● **Data below**
------------------------------------------------

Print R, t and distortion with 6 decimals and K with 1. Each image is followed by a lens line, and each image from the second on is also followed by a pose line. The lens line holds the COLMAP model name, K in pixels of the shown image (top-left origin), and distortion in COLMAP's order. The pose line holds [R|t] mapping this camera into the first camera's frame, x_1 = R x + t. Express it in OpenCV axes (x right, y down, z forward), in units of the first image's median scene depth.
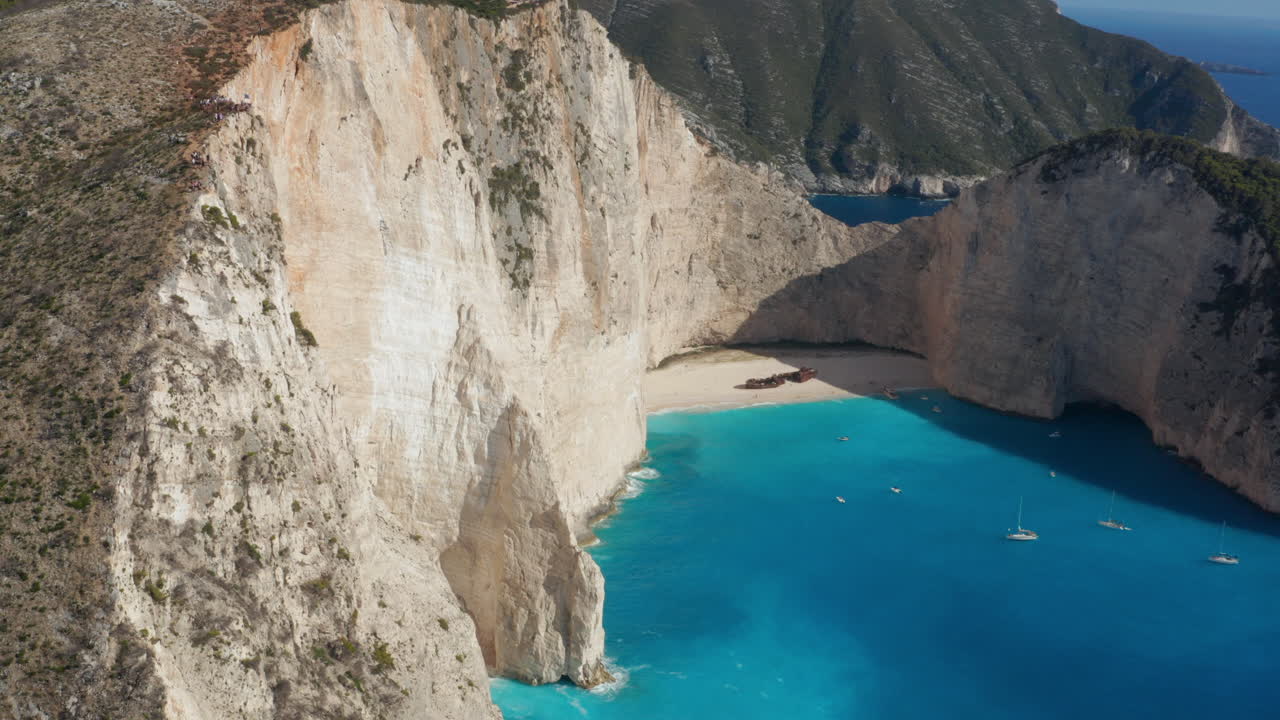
lens RADIAL K [[1412.3, 0, 640.0], [0, 1412.3, 360.0], [0, 0, 1]] dist [-0.173197, -0.022920]
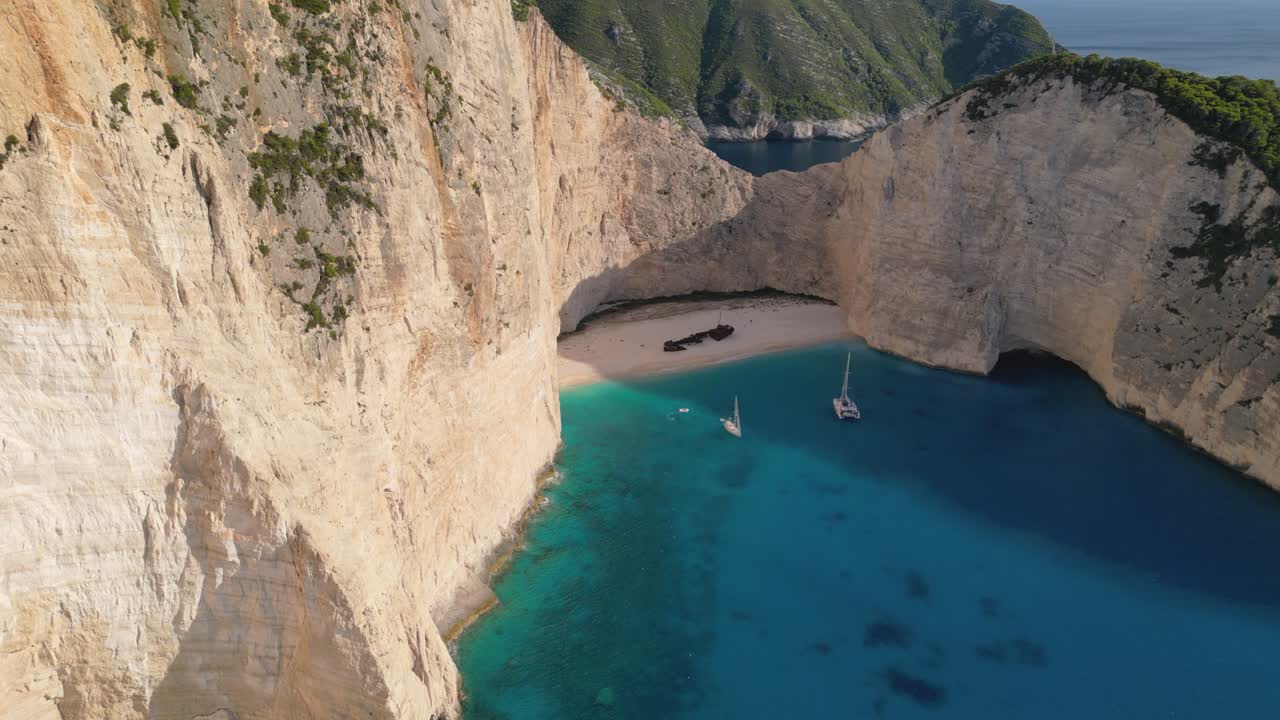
lens RADIAL K [[934.1, 0, 640.0], [0, 934.1, 360.0], [0, 0, 1]] dist [0.086592, -0.088658]
pose [[0.996971, -0.053323, 0.056616, 0.023847], [0.046751, 0.992647, 0.111653, -0.054757], [-0.062154, -0.108668, 0.992133, 0.400503]]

------------------------------------------------

● **To do**
Give the material above as a two-column CSV with the columns "input" and "output". Each row holds one input's text and its answer, each in a single quoted field with line breaks replaced by spaces, and the pictures are left out.

● **Solution**
input,output
"Print R, t and distortion with 6 decimals and K with 1. Each image is followed by a lens line, and each image from the second on is also followed by a pose line. The lens line holds the COLMAP model name, K in pixels of the shown image (top-left origin), and distortion in COLMAP's order. The pose line holds [R|t] mapping this camera into the first camera's frame, x_1 = R x + t. Express it in OpenCV axes (x right, y down, z forward), in units of the first image's median scene depth.","lens RADIAL K [[1412.3, 0, 640.0], [0, 1412.3, 360.0], [0, 0, 1]] dist [-0.173197, -0.022920] lens RADIAL K [[934.1, 0, 640.0], [0, 934.1, 360.0], [0, 0, 1]] dist [0.086592, -0.088658] pose [[0.996971, -0.053323, 0.056616, 0.023847], [0.046751, 0.992647, 0.111653, -0.054757], [-0.062154, -0.108668, 0.992133, 0.400503]]"